In the data below, find the line containing "- black rubber ring at [458, 326, 500, 353]", then set down that line and every later line up to and including the line containing "- small black rubber ring at [517, 237, 559, 269]", exactly.

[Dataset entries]
++++

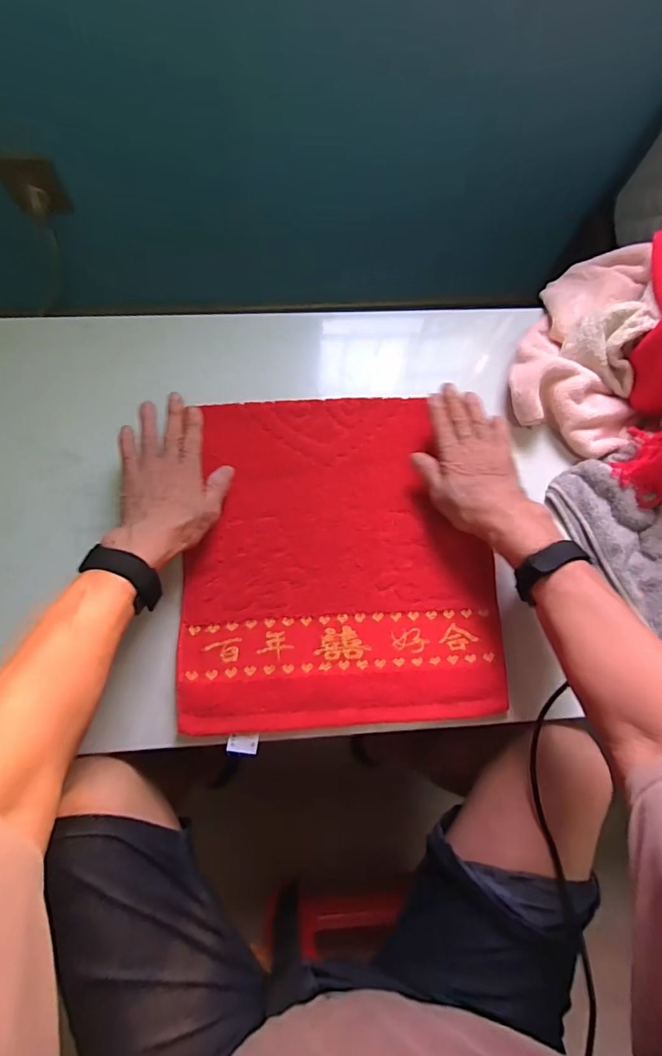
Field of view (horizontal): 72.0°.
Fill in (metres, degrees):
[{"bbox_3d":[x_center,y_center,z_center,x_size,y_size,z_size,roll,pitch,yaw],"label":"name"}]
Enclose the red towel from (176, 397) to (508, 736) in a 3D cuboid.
[{"bbox_3d":[0.008,0.024,0.490,0.319,0.014,0.350,-2,76,-2],"label":"red towel"}]

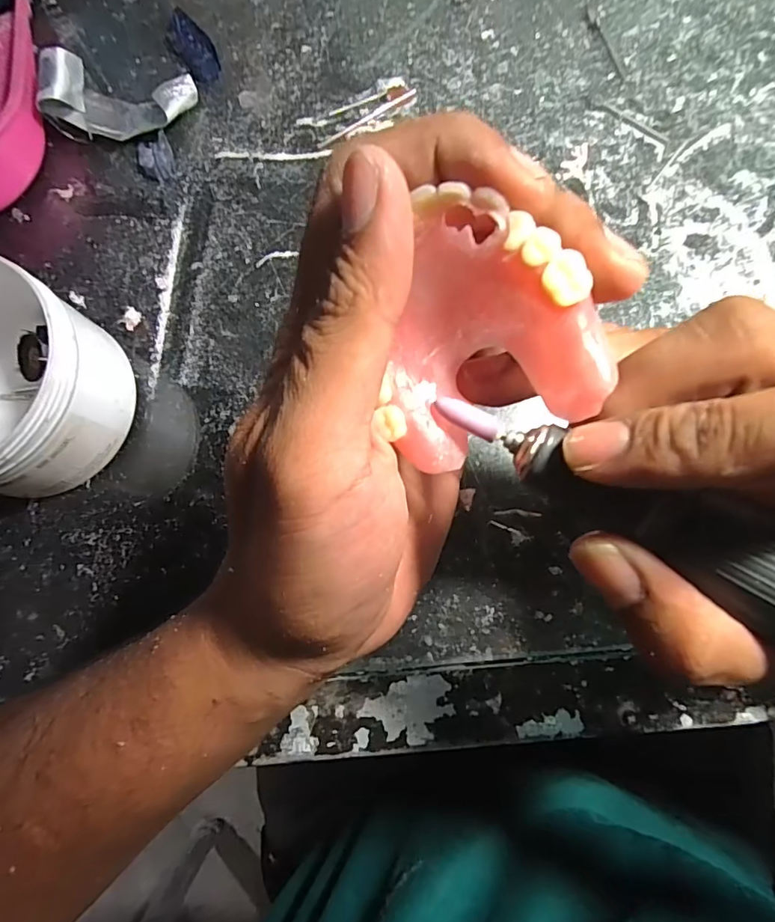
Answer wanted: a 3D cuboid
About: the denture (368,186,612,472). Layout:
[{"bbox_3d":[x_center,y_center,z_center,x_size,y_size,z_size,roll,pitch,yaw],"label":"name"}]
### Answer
[{"bbox_3d":[0.020,-0.029,0.112,0.049,0.023,0.051,-17,106,41],"label":"denture"}]

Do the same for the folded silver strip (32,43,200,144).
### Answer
[{"bbox_3d":[-0.138,-0.187,0.252,0.069,0.028,0.030,4,81,3],"label":"folded silver strip"}]

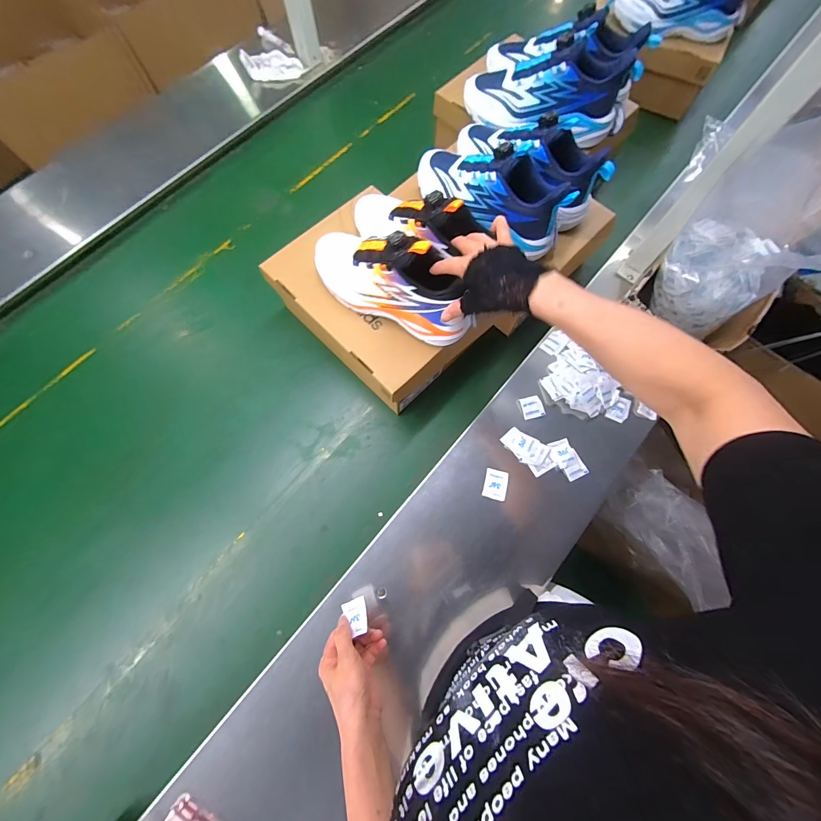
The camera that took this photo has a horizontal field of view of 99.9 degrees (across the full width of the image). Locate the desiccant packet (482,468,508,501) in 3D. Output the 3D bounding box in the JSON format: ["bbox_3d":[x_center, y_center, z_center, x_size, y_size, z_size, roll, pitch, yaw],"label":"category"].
[{"bbox_3d":[0.136,0.118,0.548,0.035,0.006,0.046,15,73,4],"label":"desiccant packet"}]

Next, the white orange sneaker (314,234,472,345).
[{"bbox_3d":[-0.026,-0.191,0.475,0.250,0.113,0.087,27,75,8],"label":"white orange sneaker"}]

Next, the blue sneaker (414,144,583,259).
[{"bbox_3d":[0.124,-0.351,0.524,0.257,0.105,0.087,36,76,10],"label":"blue sneaker"}]

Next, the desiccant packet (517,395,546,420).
[{"bbox_3d":[0.204,-0.005,0.581,0.035,0.012,0.039,-21,74,-7],"label":"desiccant packet"}]

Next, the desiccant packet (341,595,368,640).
[{"bbox_3d":[-0.071,0.267,0.450,0.033,0.004,0.040,-26,47,0],"label":"desiccant packet"}]

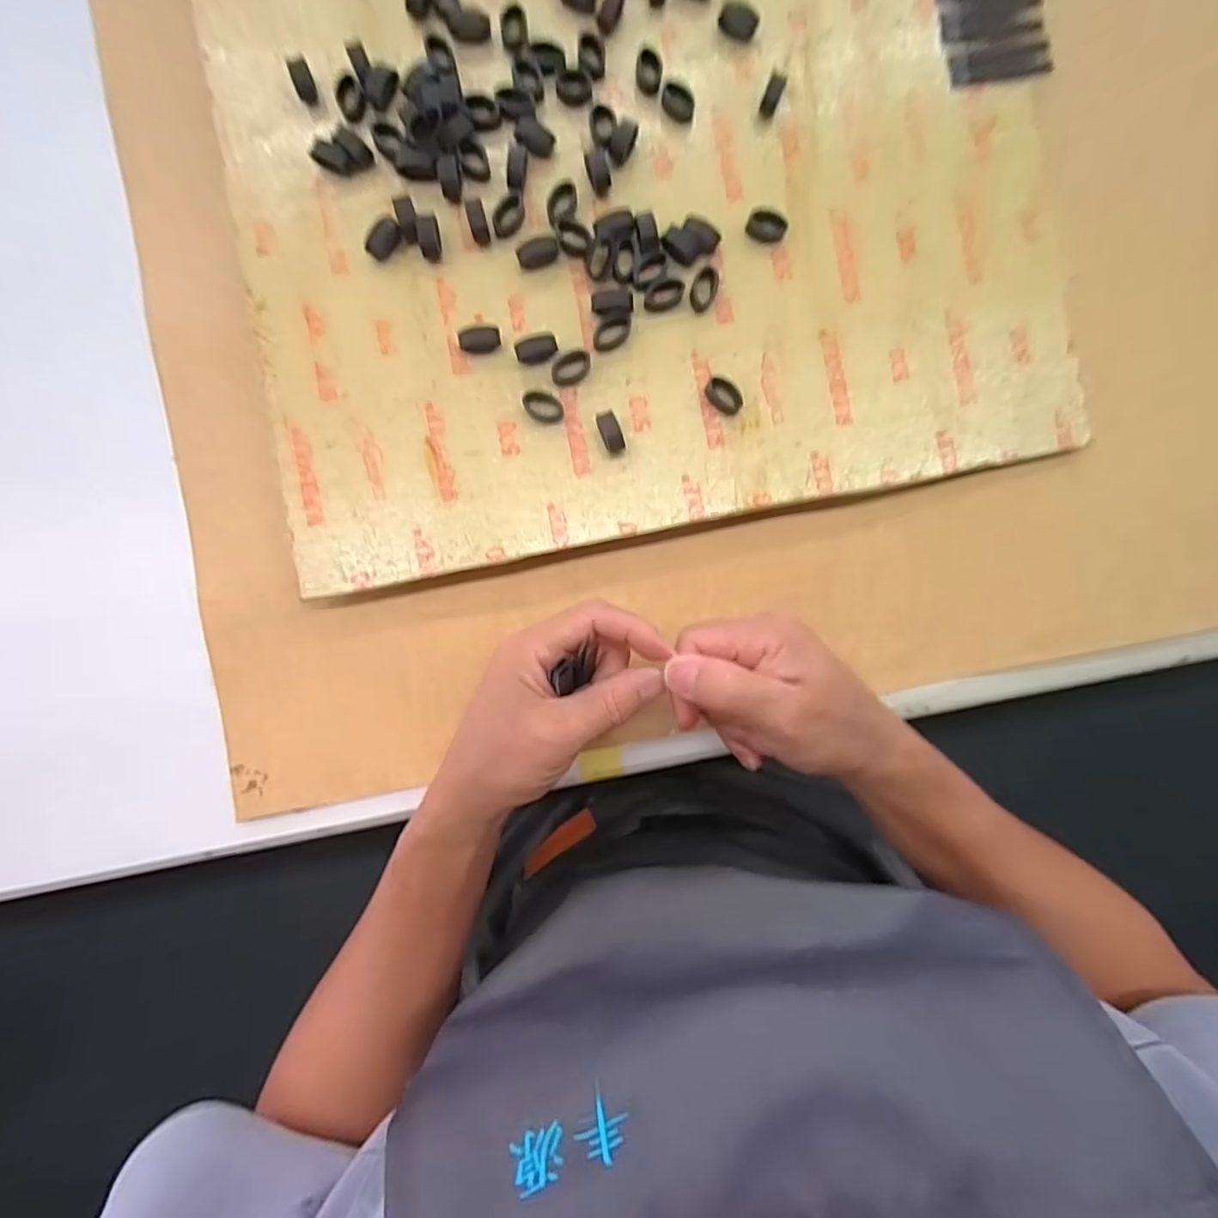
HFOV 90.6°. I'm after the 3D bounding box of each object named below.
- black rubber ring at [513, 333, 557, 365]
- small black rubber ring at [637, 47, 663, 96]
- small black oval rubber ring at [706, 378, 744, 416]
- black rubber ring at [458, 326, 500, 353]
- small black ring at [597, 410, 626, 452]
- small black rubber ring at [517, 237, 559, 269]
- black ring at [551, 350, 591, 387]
[{"bbox_3d":[-0.038,-0.138,0.319,0.022,0.009,0.012,-13,90,-1],"label":"black rubber ring"},{"bbox_3d":[0.022,-0.289,0.326,0.014,0.008,0.020,4,91,-2],"label":"small black rubber ring"},{"bbox_3d":[0.062,-0.115,0.324,0.023,0.006,0.015,43,89,0],"label":"small black oval rubber ring"},{"bbox_3d":[-0.069,-0.143,0.320,0.022,0.007,0.012,-3,89,-1],"label":"black rubber ring"},{"bbox_3d":[0.001,-0.094,0.320,0.010,0.010,0.021,-19,90,-1],"label":"small black ring"},{"bbox_3d":[-0.038,-0.189,0.320,0.021,0.009,0.010,-17,90,-1],"label":"small black rubber ring"},{"bbox_3d":[-0.020,-0.128,0.320,0.022,0.008,0.014,-36,90,-1],"label":"black ring"}]

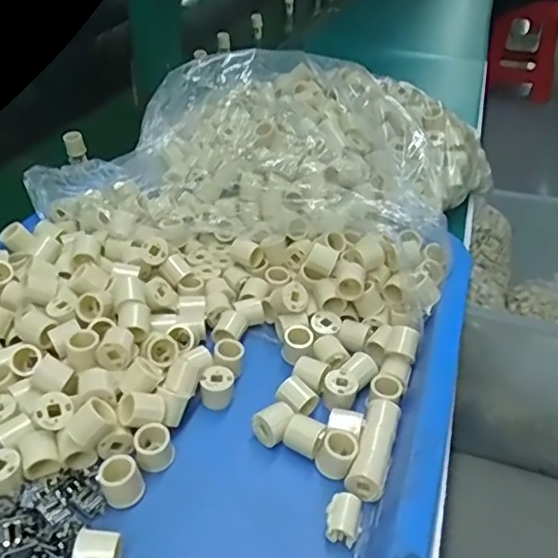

++++

◆ Expected output ◆
- black rubber ring at [458, 326, 500, 353]
- small black ring at [597, 410, 626, 452]
- small black rubber ring at [517, 237, 559, 269]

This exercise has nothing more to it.